New techniques such as ultrasound-assisted liposuction (UAL) [10], tunneling technique [11] and power assisted liposuction [12] emerging as a safe and effective therapeutic option. Although most cases of Madelung’s disease have benign prognosis, a rare case of malignant transformation was reported in the literature [13], which necessitates early identification.

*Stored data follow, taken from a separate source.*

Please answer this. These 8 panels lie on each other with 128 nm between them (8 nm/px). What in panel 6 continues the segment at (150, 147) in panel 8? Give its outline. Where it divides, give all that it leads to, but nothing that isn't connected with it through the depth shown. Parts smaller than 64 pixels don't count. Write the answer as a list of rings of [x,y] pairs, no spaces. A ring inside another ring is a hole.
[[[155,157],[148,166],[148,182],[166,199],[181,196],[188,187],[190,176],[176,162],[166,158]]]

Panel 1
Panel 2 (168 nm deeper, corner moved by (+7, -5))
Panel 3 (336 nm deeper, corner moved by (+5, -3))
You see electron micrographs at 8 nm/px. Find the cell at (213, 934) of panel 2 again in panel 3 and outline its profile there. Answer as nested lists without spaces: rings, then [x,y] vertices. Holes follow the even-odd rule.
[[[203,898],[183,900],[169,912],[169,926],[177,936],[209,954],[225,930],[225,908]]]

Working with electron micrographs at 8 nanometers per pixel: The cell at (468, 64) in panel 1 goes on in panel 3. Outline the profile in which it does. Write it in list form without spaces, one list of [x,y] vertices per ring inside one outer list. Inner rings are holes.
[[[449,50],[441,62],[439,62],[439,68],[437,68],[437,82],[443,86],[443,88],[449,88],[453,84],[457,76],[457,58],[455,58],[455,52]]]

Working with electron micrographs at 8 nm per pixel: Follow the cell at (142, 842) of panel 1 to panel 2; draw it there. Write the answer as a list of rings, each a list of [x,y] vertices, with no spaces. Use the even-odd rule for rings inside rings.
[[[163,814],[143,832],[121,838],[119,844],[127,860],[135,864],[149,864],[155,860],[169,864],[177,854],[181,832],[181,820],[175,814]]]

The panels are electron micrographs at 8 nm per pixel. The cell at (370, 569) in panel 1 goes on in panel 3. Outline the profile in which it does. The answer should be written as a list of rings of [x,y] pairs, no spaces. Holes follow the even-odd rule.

In conclusion, to the best of our knowledge, this is the first case of Madelung’s disease reported from Ethiopia and possibly in Africa. Clinicians need to consider MD in their differential diagnosis when encountered with a patient with a slowing growing body fat with a centripetal distribution that can be complicated by metabolic and neurologic conditions. As early diagnosis and timely intervention might prevent serious complications and improves patient quality of life.